Washington is always a strange place, but this gambit from McConnell represents a complete inversion of the debate in the space of a few days. Once the hostage-takers, now the Republicans are the ones looking for an escape hatch. McConnell reportedly feels at the mercy of the White House Office of Management and Budget. Given that the fast-moving negotiations will generate a deal with so many discrete elements, the OMB would have a lot of control over the final numbers. McConnell said yesterday there were only three options available to the GOP -- "smoke and mirrors, tax hikes, or default." He obviously feels that any deal written in the White House will be tilted against his party.
But if Republicans believe themselves to be without leverage, the Democratic president in the White House is in the opposite role. He's now the one using the debt limit to force a deal, one bigger than even his own party favors, with major cuts to cherished programs like Medicare and Social Security.

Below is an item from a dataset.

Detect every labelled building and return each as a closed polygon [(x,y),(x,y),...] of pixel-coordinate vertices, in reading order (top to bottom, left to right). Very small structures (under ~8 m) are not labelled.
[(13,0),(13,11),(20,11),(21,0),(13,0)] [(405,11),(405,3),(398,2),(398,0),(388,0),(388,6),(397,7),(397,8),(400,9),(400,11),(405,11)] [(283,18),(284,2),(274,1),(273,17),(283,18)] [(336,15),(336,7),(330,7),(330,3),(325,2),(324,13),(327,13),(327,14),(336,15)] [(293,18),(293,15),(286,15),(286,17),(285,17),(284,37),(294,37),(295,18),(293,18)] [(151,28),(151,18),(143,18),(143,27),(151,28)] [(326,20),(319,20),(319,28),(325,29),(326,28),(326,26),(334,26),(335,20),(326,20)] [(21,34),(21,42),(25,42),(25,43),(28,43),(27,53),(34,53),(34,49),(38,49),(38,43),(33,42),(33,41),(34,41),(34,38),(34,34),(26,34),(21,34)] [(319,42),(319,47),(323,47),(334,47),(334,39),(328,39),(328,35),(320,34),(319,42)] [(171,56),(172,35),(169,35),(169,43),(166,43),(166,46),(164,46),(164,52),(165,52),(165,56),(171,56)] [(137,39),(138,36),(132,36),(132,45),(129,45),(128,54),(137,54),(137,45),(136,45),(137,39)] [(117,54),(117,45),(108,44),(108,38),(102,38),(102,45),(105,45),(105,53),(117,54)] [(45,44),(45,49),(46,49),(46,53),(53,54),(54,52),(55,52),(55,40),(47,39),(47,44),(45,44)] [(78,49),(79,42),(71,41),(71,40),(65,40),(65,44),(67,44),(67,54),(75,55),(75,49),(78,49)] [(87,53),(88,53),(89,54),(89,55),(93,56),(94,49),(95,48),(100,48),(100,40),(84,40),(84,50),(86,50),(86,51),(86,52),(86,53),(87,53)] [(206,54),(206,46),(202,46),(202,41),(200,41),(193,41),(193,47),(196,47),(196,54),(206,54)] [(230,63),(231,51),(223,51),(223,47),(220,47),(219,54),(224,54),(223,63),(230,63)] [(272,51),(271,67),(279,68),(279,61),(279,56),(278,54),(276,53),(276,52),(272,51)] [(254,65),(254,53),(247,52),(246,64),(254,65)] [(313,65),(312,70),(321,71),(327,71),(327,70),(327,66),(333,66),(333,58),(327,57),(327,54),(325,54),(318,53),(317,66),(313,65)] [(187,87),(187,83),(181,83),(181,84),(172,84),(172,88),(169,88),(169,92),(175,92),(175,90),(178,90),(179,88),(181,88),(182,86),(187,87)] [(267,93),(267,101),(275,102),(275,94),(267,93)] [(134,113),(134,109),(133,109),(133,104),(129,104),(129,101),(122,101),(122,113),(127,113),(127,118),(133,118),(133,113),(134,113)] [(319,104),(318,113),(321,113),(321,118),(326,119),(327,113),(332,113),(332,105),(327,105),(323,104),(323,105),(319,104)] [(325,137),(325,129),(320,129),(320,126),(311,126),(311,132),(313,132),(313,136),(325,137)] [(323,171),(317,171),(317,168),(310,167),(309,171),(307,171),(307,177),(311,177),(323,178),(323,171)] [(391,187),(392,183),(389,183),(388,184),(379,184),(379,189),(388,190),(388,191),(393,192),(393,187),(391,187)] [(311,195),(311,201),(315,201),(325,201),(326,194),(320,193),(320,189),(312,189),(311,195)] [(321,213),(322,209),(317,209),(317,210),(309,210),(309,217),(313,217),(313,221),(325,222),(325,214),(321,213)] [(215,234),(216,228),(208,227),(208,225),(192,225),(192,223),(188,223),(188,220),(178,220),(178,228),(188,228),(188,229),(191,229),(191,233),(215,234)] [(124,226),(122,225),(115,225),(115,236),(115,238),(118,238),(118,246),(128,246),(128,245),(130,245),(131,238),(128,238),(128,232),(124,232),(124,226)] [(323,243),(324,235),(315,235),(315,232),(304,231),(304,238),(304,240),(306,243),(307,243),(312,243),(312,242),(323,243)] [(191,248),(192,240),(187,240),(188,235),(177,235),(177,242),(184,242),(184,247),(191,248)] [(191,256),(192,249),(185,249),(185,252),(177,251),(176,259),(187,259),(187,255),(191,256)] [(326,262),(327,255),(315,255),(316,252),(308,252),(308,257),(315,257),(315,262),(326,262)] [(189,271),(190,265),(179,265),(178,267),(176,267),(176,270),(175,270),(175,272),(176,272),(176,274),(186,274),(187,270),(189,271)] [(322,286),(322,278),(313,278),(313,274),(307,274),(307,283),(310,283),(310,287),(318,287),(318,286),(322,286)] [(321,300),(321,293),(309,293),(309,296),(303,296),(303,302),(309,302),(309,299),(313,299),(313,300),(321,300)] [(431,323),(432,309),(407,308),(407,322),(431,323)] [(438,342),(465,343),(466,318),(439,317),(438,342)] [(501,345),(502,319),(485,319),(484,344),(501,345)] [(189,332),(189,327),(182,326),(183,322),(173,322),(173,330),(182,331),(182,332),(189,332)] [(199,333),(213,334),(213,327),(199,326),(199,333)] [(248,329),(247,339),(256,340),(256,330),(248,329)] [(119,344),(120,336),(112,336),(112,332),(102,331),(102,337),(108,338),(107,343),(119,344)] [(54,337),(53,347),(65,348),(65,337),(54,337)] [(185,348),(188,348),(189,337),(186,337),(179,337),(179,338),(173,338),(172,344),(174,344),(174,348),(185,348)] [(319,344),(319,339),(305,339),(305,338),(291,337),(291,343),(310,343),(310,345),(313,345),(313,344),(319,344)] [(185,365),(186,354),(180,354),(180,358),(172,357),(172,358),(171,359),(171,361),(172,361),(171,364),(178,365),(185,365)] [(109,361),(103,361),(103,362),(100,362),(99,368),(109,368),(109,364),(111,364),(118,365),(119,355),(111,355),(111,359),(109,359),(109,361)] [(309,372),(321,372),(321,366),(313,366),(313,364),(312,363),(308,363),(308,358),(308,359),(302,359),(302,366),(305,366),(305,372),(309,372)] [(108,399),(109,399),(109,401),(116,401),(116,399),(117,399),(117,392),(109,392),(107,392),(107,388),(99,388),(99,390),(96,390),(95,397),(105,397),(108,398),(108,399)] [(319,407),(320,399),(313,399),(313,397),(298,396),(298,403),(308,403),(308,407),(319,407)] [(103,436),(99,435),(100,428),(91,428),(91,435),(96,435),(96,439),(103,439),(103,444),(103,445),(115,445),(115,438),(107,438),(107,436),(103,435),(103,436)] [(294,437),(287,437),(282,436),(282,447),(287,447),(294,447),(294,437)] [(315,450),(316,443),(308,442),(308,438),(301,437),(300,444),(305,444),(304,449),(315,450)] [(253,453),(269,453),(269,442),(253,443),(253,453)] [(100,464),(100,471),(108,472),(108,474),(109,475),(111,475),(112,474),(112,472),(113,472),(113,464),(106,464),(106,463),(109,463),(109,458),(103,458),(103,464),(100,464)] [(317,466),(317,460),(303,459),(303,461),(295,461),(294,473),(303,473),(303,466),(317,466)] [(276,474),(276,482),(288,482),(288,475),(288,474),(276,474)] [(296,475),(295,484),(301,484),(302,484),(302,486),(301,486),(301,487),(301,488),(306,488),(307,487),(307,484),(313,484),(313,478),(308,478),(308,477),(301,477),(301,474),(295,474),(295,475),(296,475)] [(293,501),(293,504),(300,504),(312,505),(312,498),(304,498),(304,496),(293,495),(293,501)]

White House Press Secretary Jay Carney said in response to McConnell's plan that President Obama still wanted to "seize this unique opportunity to come to agreement on significant, balanced deficit reduction."
Given the righteous conservative anger at McConnell's and Obama's preoccupation with a bipartisan deal, this doesn't mean we can close the book on this debt-limit increase just yet. But even if McConnell's plan passes, the legacy of what Obama put on the table for cuts in these talks will haunt Democrats for many years, and we'll see those proposals again -- with lines like "Even Barack Obama supported" attached to them. It was a damaging strategy. But for the first time in a while, you heard the words "Republicans" and "spineless capitulation" in the same sentence.